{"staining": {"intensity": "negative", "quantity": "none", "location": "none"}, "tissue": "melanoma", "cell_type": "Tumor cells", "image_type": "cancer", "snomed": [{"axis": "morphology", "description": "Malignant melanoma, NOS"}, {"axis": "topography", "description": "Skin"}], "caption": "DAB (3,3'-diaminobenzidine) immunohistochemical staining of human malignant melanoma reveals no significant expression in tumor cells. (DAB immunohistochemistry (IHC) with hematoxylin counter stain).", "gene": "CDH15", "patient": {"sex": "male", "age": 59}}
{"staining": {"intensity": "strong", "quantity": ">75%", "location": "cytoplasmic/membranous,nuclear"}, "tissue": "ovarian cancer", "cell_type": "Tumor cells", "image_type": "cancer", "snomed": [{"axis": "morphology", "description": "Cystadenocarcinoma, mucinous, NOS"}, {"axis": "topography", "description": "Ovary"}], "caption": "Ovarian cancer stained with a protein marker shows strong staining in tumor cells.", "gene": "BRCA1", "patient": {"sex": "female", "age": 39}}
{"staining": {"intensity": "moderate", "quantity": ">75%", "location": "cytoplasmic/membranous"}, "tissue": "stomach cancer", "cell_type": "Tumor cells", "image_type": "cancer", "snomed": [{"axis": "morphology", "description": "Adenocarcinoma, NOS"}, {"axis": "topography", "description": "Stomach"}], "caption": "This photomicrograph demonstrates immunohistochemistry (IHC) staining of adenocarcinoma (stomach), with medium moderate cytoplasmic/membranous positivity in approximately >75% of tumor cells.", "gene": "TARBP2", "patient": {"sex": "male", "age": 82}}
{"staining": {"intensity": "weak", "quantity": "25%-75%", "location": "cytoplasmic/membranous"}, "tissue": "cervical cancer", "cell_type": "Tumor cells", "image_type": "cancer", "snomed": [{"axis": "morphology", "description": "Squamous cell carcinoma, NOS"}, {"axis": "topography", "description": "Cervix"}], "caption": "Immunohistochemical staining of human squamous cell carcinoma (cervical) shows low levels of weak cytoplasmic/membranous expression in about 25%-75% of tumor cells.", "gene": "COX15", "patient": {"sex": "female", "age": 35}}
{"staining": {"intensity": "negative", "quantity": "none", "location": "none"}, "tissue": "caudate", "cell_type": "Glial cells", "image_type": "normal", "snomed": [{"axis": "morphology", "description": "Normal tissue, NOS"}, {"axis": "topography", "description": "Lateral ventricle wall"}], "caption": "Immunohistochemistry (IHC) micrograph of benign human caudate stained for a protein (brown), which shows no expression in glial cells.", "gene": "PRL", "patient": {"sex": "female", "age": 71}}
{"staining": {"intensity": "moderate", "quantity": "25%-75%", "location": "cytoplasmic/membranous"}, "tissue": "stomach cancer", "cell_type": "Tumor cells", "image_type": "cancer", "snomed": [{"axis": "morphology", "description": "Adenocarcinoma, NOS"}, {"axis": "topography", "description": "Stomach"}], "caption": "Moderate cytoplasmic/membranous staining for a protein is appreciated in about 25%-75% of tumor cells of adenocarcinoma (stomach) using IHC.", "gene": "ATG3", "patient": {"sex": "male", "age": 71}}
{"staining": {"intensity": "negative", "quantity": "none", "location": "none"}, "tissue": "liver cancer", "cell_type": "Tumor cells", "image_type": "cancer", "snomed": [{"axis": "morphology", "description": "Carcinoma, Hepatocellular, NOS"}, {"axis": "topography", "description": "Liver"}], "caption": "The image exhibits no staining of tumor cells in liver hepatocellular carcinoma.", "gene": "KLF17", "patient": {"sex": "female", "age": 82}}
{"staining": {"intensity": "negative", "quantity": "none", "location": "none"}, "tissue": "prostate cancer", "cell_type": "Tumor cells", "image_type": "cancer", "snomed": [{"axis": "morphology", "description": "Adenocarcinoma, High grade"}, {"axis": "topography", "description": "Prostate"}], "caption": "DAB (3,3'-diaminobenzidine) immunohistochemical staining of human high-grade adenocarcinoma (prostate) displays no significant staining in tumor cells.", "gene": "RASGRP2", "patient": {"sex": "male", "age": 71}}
================
# [Task instructions]
For this exercise, retype the entire listing exactly.

# [Reply to the exercise]
{"staining": {"intensity": "negative", "quantity": "none", "location": "none"}, "tissue": "melanoma", "cell_type": "Tumor cells", "image_type": "cancer", "snomed": [{"axis": "morphology", "description": "Malignant melanoma, NOS"}, {"axis": "topography", "description": "Skin"}], "caption": "DAB (3,3'-diaminobenzidine) immunohistochemical staining of human malignant melanoma reveals no significant expression in tumor cells. (DAB immunohistochemistry (IHC) with hematoxylin counter stain).", "gene": "CDH15", "patient": {"sex": "male", "age": 59}}
{"staining": {"intensity": "strong", "quantity": ">75%", "location": "cytoplasmic/membranous,nuclear"}, "tissue": "ovarian cancer", "cell_type": "Tumor cells", "image_type": "cancer", "snomed": [{"axis": "morphology", "description": "Cystadenocarcinoma, mucinous, NOS"}, {"axis": "topography", "description": "Ovary"}], "caption": "Ovarian cancer stained with a protein marker shows strong staining in tumor cells.", "gene": "BRCA1", "patient": {"sex": "female", "age": 39}}
{"staining": {"intensity": "moderate", "quantity": ">75%", "location": "cytoplasmic/membranous"}, "tissue": "stomach cancer", "cell_type": "Tumor cells", "image_type": "cancer", "snomed": [{"axis": "morphology", "description": "Adenocarcinoma, NOS"}, {"axis": "topography", "description": "Stomach"}], "caption": "This photomicrograph demonstrates immunohistochemistry (IHC) staining of adenocarcinoma (stomach), with medium moderate cytoplasmic/membranous positivity in approximately >75% of tumor cells.", "gene": "TARBP2", "patient": {"sex": "male", "age": 82}}
{"staining": {"intensity": "weak", "quantity": "25%-75%", "location": "cytoplasmic/membranous"}, "tissue": "cervical cancer", "cell_type": "Tumor cells", "image_type": "cancer", "snomed": [{"axis": "morphology", "description": "Squamous cell carcinoma, NOS"}, {"axis": "topography", "description": "Cervix"}], "caption": "Immunohistochemical staining of human squamous cell carcinoma (cervical) shows low levels of weak cytoplasmic/membranous expression in about 25%-75% of tumor cells.", "gene": "COX15", "patient": {"sex": "female", "age": 35}}
{"staining": {"intensity": "negative", "quantity": "none", "location": "none"}, "tissue": "caudate", "cell_type": "Glial cells", "image_type": "normal", "snomed": [{"axis": "morphology", "description": "Normal tissue, NOS"}, {"axis": "topography", "description": "Lateral ventricle wall"}], "caption": "Immunohistochemistry (IHC) micrograph of benign human caudate stained for a protein (brown), which shows no expression in glial cells.", "gene": "PRL", "patient": {"sex": "female", "age": 71}}
{"staining": {"intensity": "moderate", "quantity": "25%-75%", "location": "cytoplasmic/membranous"}, "tissue": "stomach cancer", "cell_type": "Tumor cells", "image_type": "cancer", "snomed": [{"axis": "morphology", "description": "Adenocarcinoma, NOS"}, {"axis": "topography", "description": "Stomach"}], "caption": "Moderate cytoplasmic/membranous staining for a protein is appreciated in about 25%-75% of tumor cells of adenocarcinoma (stomach) using IHC.", "gene": "ATG3", "patient": {"sex": "male", "age": 71}}
{"staining": {"intensity": "negative", "quantity": "none", "location": "none"}, "tissue": "liver cancer", "cell_type": "Tumor cells", "image_type": "cancer", "snomed": [{"axis": "morphology", "description": "Carcinoma, Hepatocellular, NOS"}, {"axis": "topography", "description": "Liver"}], "caption": "The image exhibits no staining of tumor cells in liver hepatocellular carcinoma.", "gene": "KLF17", "patient": {"sex": "female", "age": 82}}
{"staining": {"intensity": "negative", "quantity": "none", "location": "none"}, "tissue": "prostate cancer", "cell_type": "Tumor cells", "image_type": "cancer", "snomed": [{"axis": "morphology", "description": "Adenocarcinoma, High grade"}, {"axis": "topography", "description": "Prostate"}], "caption": "DAB (3,3'-diaminobenzidine) immunohistochemical staining of human high-grade adenocarcinoma (prostate) displays no significant staining in tumor cells.", "gene": "RASGRP2", "patient": {"sex": "male", "age": 71}}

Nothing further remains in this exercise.